Юлий Буркин - Мама, я люблю дракона (сборник) стр 22.

Шрифт
Фон

И вот я нахожусь одновременно в Австралии и в Гренландии, в Белоруссии и на Гавайях. Я – все. Я – бессмертен (отмирают только "клетки", но рождаются новые). Я люблю и ненавижу. Но любить могу только себя и ненавидеть – себя. Я отношусь к каждому отдельному человеку, как Собор Парижской Богоматери относится к отдельному кирпичику. Взгляд мой направлен в себя и во Вселенную. Суждения мои объективны, ибо являются результатом столкновения и слияния миллиардов мнений. Я – сама Диалектика. Я – единственный владелец мира… Выходит, я – Бог. Бог? Вот, значит, откуда появилось в моем бреду это словцо – "аллилуйя".

И все же я понимал, что по-настоящему почувствовать себя чуть ли не всем человечеством одновременно я, конечно же, не смогу. ВСЕ и НИЧЕГО – суть одно и то же. И нужно ли это – во имя сомнительного прогресса толпу людей – счастливых и несчастных, подлых и великодушных, знающих боль и нежность – превращать в безликую массу? Но почему в безликую? Скорее – в тысячеликую. Каждый из членов этого "сообщества" приобретает в миллиарды раз больше, чем теряет. Вот оно – искушение.

Вот еще что. Можно себе представить это существо, так сказать, на первом этапе: сначала – просто совокупность, затем – синтез. А каким оно станет в дальнейшем, развившись? Как будут включаться в него дети, еще не имеющие своего опыта, еще не сформировавшиеся, как личности? Они сразу станут клетками многоклеточного организма, выходит, в их психологии уже не будет ничего человеческого?

Кстати, очень похожие мысли у меня возникали уже однажды. Когда Деда Слава в своей каморке рисовал нам с Джоном картину торжества генетики, говорил о необходимости "исправить" человечество. Заманчиво, конечно, не болеть, жить лет двести, быть поголовно умными, сильными и красивыми… Но как быть с человечеством "прежним"? "Суперлюдям" будущего Деды Славы наша история покажется историей болезни, а наша культура – дурными фантазиями.

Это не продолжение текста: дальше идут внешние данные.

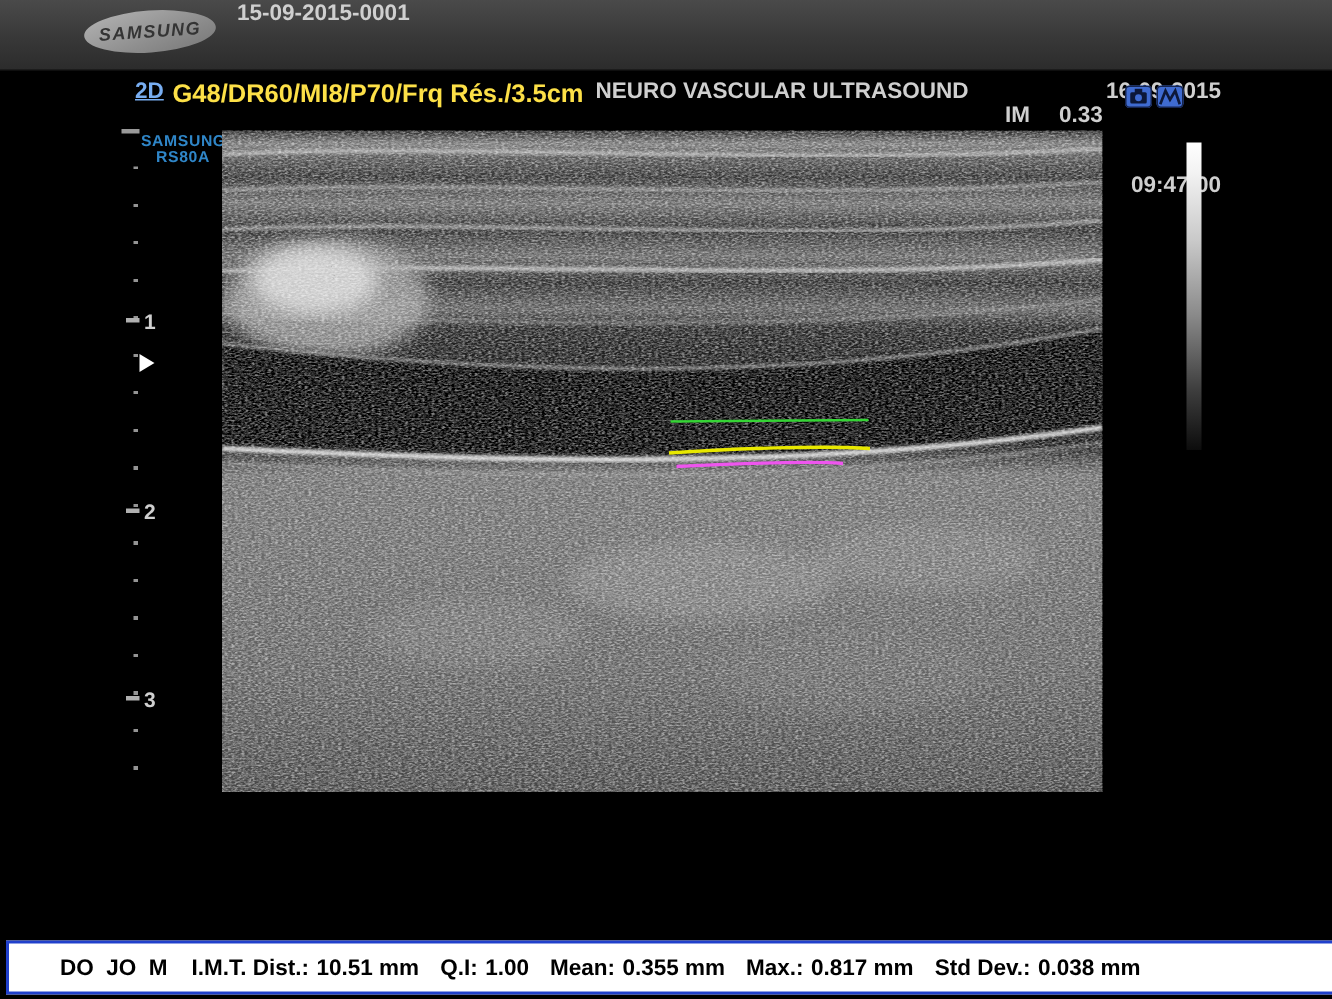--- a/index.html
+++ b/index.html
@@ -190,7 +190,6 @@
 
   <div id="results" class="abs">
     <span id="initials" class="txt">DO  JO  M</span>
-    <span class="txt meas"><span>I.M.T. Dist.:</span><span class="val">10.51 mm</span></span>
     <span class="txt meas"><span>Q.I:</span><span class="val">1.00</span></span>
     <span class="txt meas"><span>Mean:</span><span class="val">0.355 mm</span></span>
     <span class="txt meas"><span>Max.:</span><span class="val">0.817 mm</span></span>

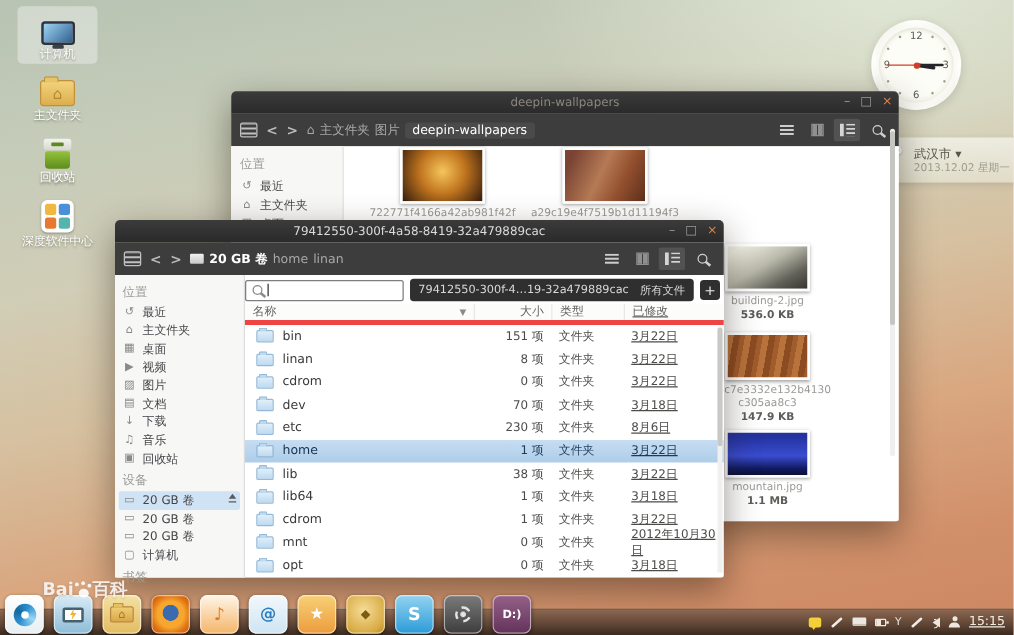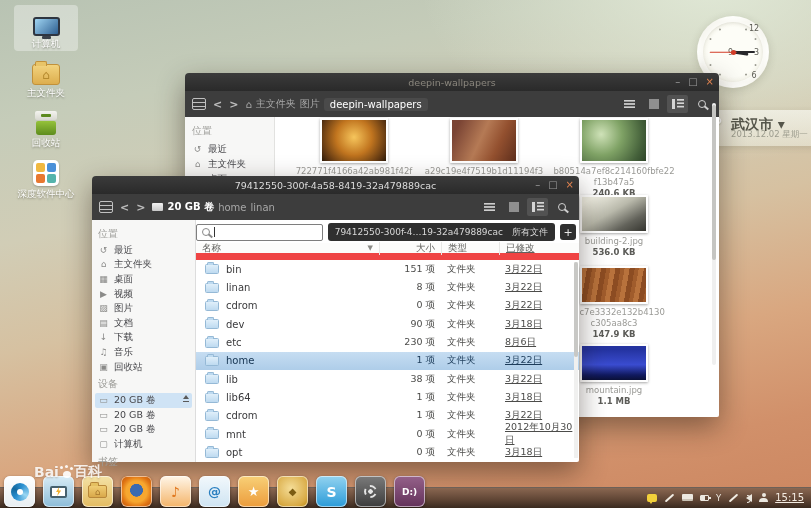--- a/index.html
+++ b/index.html
@@ -34,7 +34,7 @@
     background:radial-gradient(circle,#fdfdf7 58%,#efeee2 78%,#e6e5d7 100%);
     border:6px solid rgba(255,255,255,.55);
     box-shadow:0 2px 8px rgba(60,60,40,.18), inset 0 1px 3px rgba(0,0,0,.08); }
-  .clock .num { position:absolute; font-size:8px; color:#5a5a52;margin-left:21px; }
+  .clock .num { position:absolute; font-size:8px; color:#5a5a52; }
   .clock .n12 { top:2px; left:50%; transform:translateX(-50%); }
   .clock .n3  { right:4px; top:50%; transform:translateY(-50%); }
   .clock .n6  { bottom:2px; left:50%; transform:translateX(-50%); }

Перечеркнуть все, что было. То же задумал и Геворкян. И мне понятно, отчего Деда Слава, непоколебимый в своем "научном оптимизме", принял путь Заплатина. "Нейрокоммунизм" – воплощение его мечты модернизировать человечество. Евгеника – интенсивный способ, нейрокоммунизм – экстенсивный; суть – одна… Морально он давно был готов к переделке своей личности и желал ее.

Я осторожно сполз с дивана, чтобы взять сигареты, но Леля проснулась-таки:

– Ты куда?

– Спи-спи, я сейчас.

– Ты в туалет?

– Нет, курить хочу, не могу.

– Я прикурил, взял пепельницу и снова забрался в постель. Офелия лежала с открытыми глазами.

– Как ты все-таки думаешь, – спросил я, – объединение людей "по Заплатину" нужно или нет?

– Нет, – отрезала она. – Я хочу быть человеком.

– То есть, ты так дорожишь своей личностью, что не желаешь с ней расставаться, даже если это – требование исторического развития?

– Расстаться с личностью, по-моему, значит – исчезнуть. А я не хочу. А насчет исторического развития, Чернобыль – тоже его продукт. Так?

– Выходит, ты ставишь две эти вещи на один уровень?

– Тут страшнее.

– Деда Слава рассказывал, как участвовал в раскулачивании. Кулаки не просто не хотели отдавать свою собственность – они не могли. Крестьяне столетиями были воспитаны: все, что мне принадлежит – часть моего существа. Недаром же говорят "частнособственнические ИНСТИНКТЫ".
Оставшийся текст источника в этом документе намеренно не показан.